Largely because the format has evolved incrementally, there are a number of inconsistencies and ambiguities among the FITS papers, especially the first four. To provide a document with a clear and unambiguous specification of the rules of FITS, the NASA/Science Office of Standards and Technology (NOST) has developed a formal FITS codification, the Definition of FITS (NOST 1995). This NOST standard was developed by technical panels of astronomers chaired by R. Hanisch (STScI), chair of the Working Group on Astronomical Software of the American Astronomical Society. The FITS Support Office coordinator served as secretary of the panel, and the FITS office was responsible for writing the original text and for the bulk of the editing during the revision process.
Development of the standard follows a procedure developed at the NOST that follows the common practices of other standardization bodies. The technical panel develops an initial Draft Standard. When the panel has reached consensus on this Draft Standard, the document is made available to the astronomical community for comment, typically for a period of two months. Availability of the document for review is announced to the sci.astro.fits newsgroup and to the electronic mailing lists described in section 6.5. The American Astronomical Society Executive Office also is notified. Special efforts are made to ensure review by members of the IAUFWG and the regional FITS committees. After the period for review is over, the technical panel reviews the comments and revises the standard in reponse. Replies are sent to all reviewers, describing the changes made by the technical panel in response to the review, and explaining the reasons when the recommended revision was not made. This cycle is repeated until the number of revisions recommended by the reviewers is so small that it is evident that the astronomical community has reached consensus.
The document that results from this process is called a Proposed Standard. This document is then submitted to a NOST accreditation panel, composed of the NOST Executive Board (the NOST Secretary, two other members from the Space Science Data Operations Office, and one from NASA Headquarters) and an outside astronomer. The role of this panel is to review the process of developing the standard: whether the steps taken to publicize the availability for review were adequate to reach the entire interested community, whether the technical panel replies addressed all the reviewers' points, and whether the resulting Proposed Standard represents a consensus of the community.
Version 1.0 of the standard covered the rules in the first four FITS papers and the floating point agreement. There were three technical panel review cycles. On June 18, 1993, the accreditation panel voted to approve the Definition of FITS as the NOST standard for the use of FITS. Questions about the specifications of units led to the development of a revision, version 1.1. There was only one review cycle; the number of comments was small and the community members present at the 1995 business meeting of the Working Group on Astronomical Software agreed that this lack of comments reflected general satisfaction with these changes. Version 1.1 was approved by the accreditation panel on June 14, 1995. The NOST Definition has been submitted to the chair of the IAUFWG as the start of the process of seeking endorsement of the NOST document as the international standard for FITS. In the ongoing electronic discussions of FITS, FITS rules are frequently quoted in the form in which they are expressed in the NOST document.
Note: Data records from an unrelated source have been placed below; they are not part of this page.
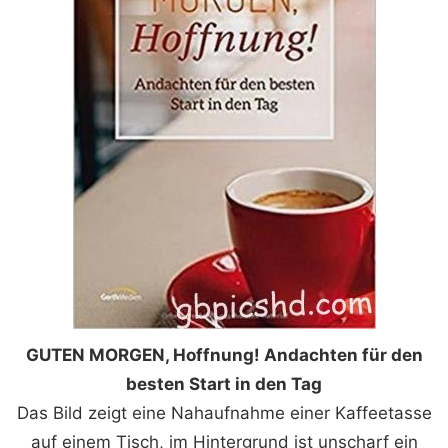
GUTEN MORGEN, Hoffnung! Andachten für den
besten Start in den Tag
Das Bild zeigt eine Nahaufnahme einer Kaffeetasse
auf einem Tisch, im Hintergrund ist unscharf ein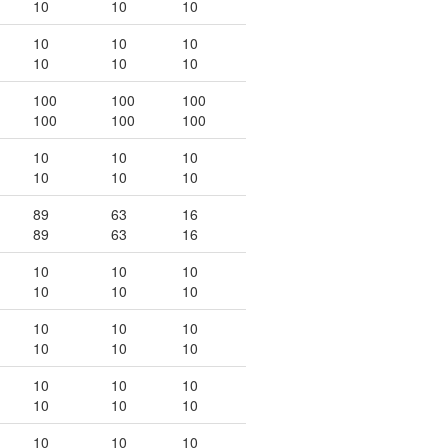
10
10
10
10
10
10
10
10
10
100
100
100
100
100
100
10
10
10
10
10
10
89
63
16
89
63
16
10
10
10
10
10
10
10
10
10
10
10
10
10
10
10
10
10
10
10
10
10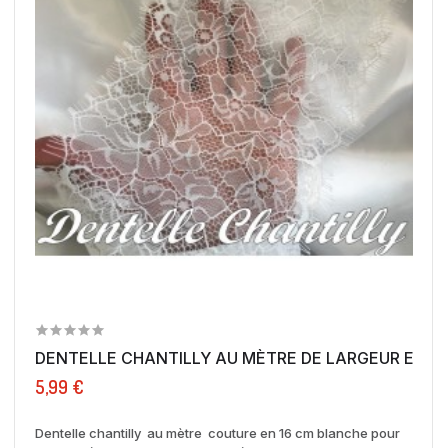
DENTELLE CHANTILLY AU MÈTRE DE LARGEUR
5,99 €
Dentelle chantilly au mètre couture en 16 cm blanche pour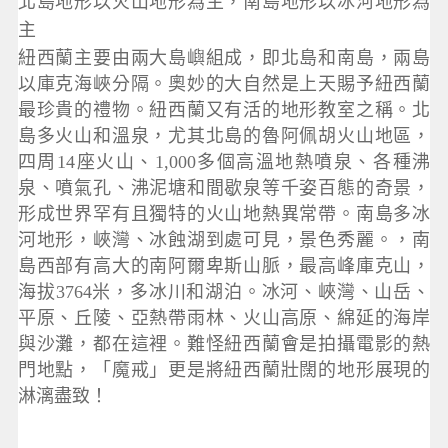
北島地形以火山地形為主，南島地形以冰河地形為
主
紐西蘭主要由兩大島嶼組成，即北島和南島，兩島
以庫克海峽分隔。奧妙的大自然是上天賜予紐西蘭
最珍貴的禮物。紐西蘭又有活的地形教室之稱。北
島多火山和溫泉，尤其北島的魯阿佩胡火山地區，
四周14座火山、1,000多個高溫地熱噴泉、各種沸
泉、噴氣孔、沸泥塘和間歇泉等千姿百態的奇景，
形成世界罕有且獨特的火山地熱異常帶。南島多冰
河地形，峽灣、冰蝕湖到處可見，景色秀麗。，南
島西部有高大的南阿爾卑斯山脈，最高峰庫克山，
海拔3764米，多冰川和湖泊。冰河、峽灣、山岳、
平原、丘陵、亞熱帶雨林、火山高原、綿延的海岸
與沙灘，都在這裡。難怪紐西蘭會是拍攝電影的熱
門地點，「魔戒」更是將紐西蘭壯闊的地形展現的
淋漓盡致！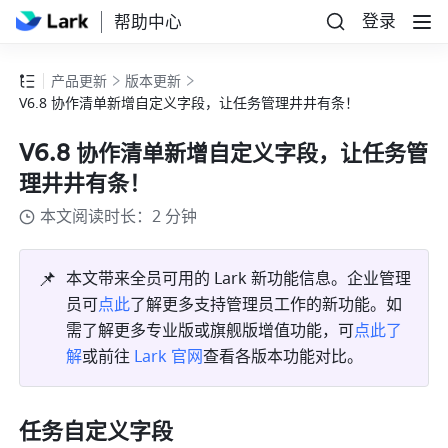
登录
帮助中心
产品更新
版本更新
V6.8 协作清单新增自定义字段，让任务管理井井有条！
V6.8 协作清单新增自定义字段，让任务管
理井井有条！
本文阅读时长：2 分钟
📌
本文带来全员可用的 Lark 新功能信息。企业管理
员可
点此
了解更多支持管理员工作的新功能。如
需了解更多专业版或旗舰版增值功能，可
点此了
解
或前往 
Lark 官网
查看各版本功能对比。
任务自定义字段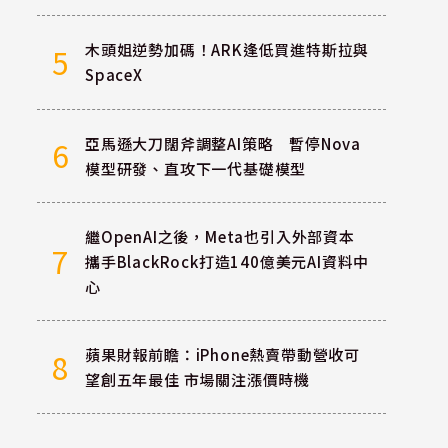
木頭姐逆勢加碼！ARK逢低買進特斯拉與
5
SpaceX
亞馬遜大刀闊斧調整AI策略 暫停Nova
6
模型研發、直攻下一代基礎模型
繼OpenAI之後，Meta也引入外部資本
7
攜手BlackRock打造140億美元AI資料中
心
蘋果財報前瞻：iPhone熱賣帶動營收可
8
望創五年最佳 市場關注漲價時機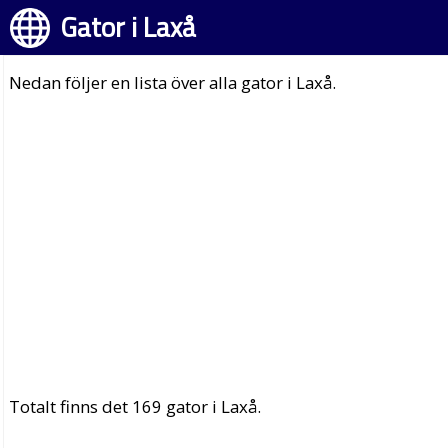
Gator i Laxå
Nedan följer en lista över alla gator i Laxå.
Totalt finns det 169 gator i Laxå.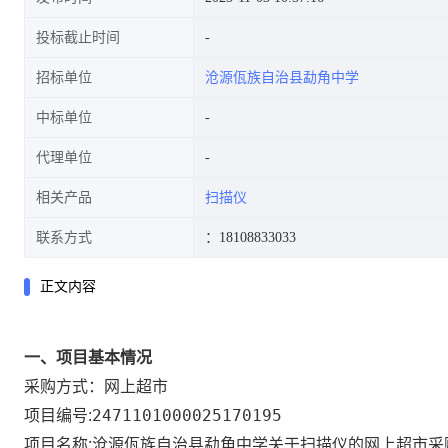
投标截止时间
招标单位
沧源佤族自治县勐角中学
中标单位
代理单位
相关产品
扫描仪
联系方式
：18108833033
正文内容
一、项目基本情况
网上超市
采购方式：
2471101000025170195
项目编号:
沧源佤族自治县勐角中学关于扫描仪的网上超市采
项目名称: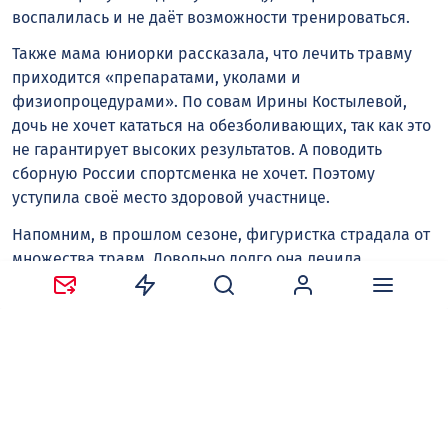
воспалилась и не даëт возможности тренироваться.
Также мама юниорки рассказала, что лечить травму
приходится «препаратами, уколами и
физиопроцедурами». По совам Ирины Костылевой,
дочь не хочет кататься на обезболивающих, так как это
не гарантирует высоких результатов. А поводить
сборную России спортсменка не хочет. Поэтому
уступила своё место здоровой участнице.
Напомним, в прошлом сезоне, фигуристка страдала от
множества травм. Довольно долго она лечила
повреждённое бедро, также перенесла операцию по
удалению бородавки на ступне.
При этом после контрольных прокатов неделю назад
Елена Костылева говорила, что чувствует себя
здоровой и уверенной. Она полноценно готовила себя
к началу соревновательного сезона именно в Китае.
Напомним, в середине июля ученица Евгения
A technical panel has been formed to add the IMAGE and BINTABLE extensions and the blocking agreement to the NOST standard. Clarifications arising from community discussion of the FITS rules also will be made. The result of this process will be Version 2 of the Definition of FITS (now available from the FITS Support Office or in html at http://archive.stsci.edu/fits/fits_standard/).
The standard is available in both printed and electronic form. Electronic copies are available in several forms: flat ASCII, uncompressed PostScript, compressed PostScript,and LATEX. Style (nost.sty) and index files are provided for use with the LATEX form. The three forms have identical content, except that the ASCII version may not preserve the font usage in the other versions. The standard may be obtained from the anonymous ftp site in files of the form fits_standard.* through links starting at the FITS Support Office home page. When a Draft Standard is announced for community review, it is available in the LATEXand PostScript forms; a text form is sometimes available.
The FITS Support Office maintains and updates this User's Guide, which is designed to provide a better introduction to FITS for the novice than the precise but dry standard. In addition to providing the rules, it explains them in more detail than the standard and discusses their motivation. It discusses recommended and discouraged practices and provides hints on how to use particular structures. Sample FITS headers illustrate the different formats. Some widely used conventions that are not specified in the formal rules of FITS are described. The Guide also discusses current FITS developments, including proposals for new rules or conventions. Copies are available in printed form and electronically in compressed or uncompressed PostScript and LATEX, in files of the form users_guide.*. The style file guide.sty is provided for use with the LATEX form.